特別費を用意しておくことで、突然の出費にも慌てず、貯蓄を目的以外のために切り崩さずに対処できます。
わが家もつい最近、オーブンレンジが壊れたため、高額な費用が必要となりました。でも、この「使うための貯蓄」のお陰で妥協せずに、希望のオーブンレンジを購入することができました。
特別費の金額は特に決まっていませんが、私は「50万円」程度をおすすめしています。50万円あれば、たいていのできごとに対処が可能だからです。
特別費がない家庭は、今年の3〜4月は貯蓄や生活費などで対応し、同時に特別費の準備を始めましょう。ボーナスがある家庭なら、その一部を使うと早く準備できます。
既に特別費がある方は、3〜4月はそれで対応を。

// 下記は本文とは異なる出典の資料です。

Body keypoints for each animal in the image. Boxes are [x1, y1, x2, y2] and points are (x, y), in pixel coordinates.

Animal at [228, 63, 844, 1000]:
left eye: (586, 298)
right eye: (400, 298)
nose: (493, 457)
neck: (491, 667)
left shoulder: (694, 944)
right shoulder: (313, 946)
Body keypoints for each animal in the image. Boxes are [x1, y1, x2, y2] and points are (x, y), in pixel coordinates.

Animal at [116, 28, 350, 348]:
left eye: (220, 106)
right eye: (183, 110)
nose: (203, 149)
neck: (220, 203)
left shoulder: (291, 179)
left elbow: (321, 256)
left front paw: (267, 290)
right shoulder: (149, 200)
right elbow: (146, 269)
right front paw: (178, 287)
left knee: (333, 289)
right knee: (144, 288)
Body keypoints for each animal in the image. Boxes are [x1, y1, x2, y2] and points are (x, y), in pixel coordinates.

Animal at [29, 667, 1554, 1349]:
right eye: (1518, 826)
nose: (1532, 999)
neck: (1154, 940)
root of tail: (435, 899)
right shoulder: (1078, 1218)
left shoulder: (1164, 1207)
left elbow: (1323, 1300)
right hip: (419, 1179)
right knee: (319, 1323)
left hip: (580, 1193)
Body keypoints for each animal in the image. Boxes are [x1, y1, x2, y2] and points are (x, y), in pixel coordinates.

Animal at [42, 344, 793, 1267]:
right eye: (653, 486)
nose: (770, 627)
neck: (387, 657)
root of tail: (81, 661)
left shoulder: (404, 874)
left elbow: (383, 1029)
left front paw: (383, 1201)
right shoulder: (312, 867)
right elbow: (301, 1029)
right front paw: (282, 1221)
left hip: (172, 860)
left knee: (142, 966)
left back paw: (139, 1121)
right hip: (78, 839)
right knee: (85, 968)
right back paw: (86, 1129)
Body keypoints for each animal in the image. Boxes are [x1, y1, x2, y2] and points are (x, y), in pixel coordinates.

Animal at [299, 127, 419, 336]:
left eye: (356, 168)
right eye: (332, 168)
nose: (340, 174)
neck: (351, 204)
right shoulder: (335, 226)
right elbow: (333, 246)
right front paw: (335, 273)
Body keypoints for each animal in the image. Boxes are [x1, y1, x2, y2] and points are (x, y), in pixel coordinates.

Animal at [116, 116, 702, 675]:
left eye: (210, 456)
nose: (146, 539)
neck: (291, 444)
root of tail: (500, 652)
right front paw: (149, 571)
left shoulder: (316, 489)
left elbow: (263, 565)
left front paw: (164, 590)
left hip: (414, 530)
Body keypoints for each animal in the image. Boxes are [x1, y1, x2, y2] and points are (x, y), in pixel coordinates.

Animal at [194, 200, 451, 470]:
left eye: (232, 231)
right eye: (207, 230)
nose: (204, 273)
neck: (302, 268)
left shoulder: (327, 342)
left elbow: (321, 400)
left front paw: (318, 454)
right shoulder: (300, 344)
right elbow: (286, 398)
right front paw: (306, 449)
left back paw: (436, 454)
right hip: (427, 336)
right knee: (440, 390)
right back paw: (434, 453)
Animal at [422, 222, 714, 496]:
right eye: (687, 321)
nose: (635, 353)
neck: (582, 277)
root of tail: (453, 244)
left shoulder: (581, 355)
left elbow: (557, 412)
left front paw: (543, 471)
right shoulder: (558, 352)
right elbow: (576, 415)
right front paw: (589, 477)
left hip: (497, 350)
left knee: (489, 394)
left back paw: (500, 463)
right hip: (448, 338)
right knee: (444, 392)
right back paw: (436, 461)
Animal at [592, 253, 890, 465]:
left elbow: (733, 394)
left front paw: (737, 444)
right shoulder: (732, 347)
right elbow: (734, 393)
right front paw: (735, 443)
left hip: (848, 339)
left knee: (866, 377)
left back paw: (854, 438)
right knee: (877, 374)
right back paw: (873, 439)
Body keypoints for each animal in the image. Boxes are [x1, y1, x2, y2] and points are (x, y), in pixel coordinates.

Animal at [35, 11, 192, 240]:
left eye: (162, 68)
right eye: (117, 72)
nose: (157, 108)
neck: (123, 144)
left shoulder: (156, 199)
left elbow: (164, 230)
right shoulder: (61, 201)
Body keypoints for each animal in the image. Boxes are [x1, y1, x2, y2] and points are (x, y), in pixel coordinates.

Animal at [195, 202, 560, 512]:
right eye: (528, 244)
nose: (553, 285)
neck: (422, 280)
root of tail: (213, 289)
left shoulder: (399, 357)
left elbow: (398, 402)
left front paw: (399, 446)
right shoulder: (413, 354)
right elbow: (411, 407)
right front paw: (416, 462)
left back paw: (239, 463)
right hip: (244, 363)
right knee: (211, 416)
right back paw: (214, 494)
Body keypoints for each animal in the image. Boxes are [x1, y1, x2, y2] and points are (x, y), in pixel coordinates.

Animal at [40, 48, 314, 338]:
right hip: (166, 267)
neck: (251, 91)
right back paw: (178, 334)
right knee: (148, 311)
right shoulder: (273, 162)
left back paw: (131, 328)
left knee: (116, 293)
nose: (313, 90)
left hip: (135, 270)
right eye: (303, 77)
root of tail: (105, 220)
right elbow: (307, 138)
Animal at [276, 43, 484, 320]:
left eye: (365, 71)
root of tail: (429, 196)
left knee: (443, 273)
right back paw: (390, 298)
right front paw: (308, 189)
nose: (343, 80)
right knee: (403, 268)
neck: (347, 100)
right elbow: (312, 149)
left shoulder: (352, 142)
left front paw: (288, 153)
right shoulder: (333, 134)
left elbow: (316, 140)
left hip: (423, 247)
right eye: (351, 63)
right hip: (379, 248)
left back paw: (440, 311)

使った分は4月以降に積み立てをするなどして補填ししましょう。そうして出費が多くなる年末や翌年の春に備えると、家計が大きく崩れるのを防ぐことができて安心です。
将来の大規模出費には、早めの計画+地道な積み立てを
今は昔に比べると教育費の負担が減りつつありますが、それでも選ぶ進路によっては大きなお金がかかることもよくあります。子どもが遠い場所の大学に進学して一人暮らしでもしたら、住宅費や新生活の準備費用など100万円以上のお金がかかることも。
これから高校、大学進学を控えている家庭は、どういう学校を選ぶのかなど、早い時期から子どもとよく相談して決めておくことが大切です。
同時に、先を見据えて、今から毎月1万円でも多く積み立てておくことをおすすめします。そうしてできるだけ計画的に出費に備えることが、家計が不安定になりやすい今は特に大切でしょう。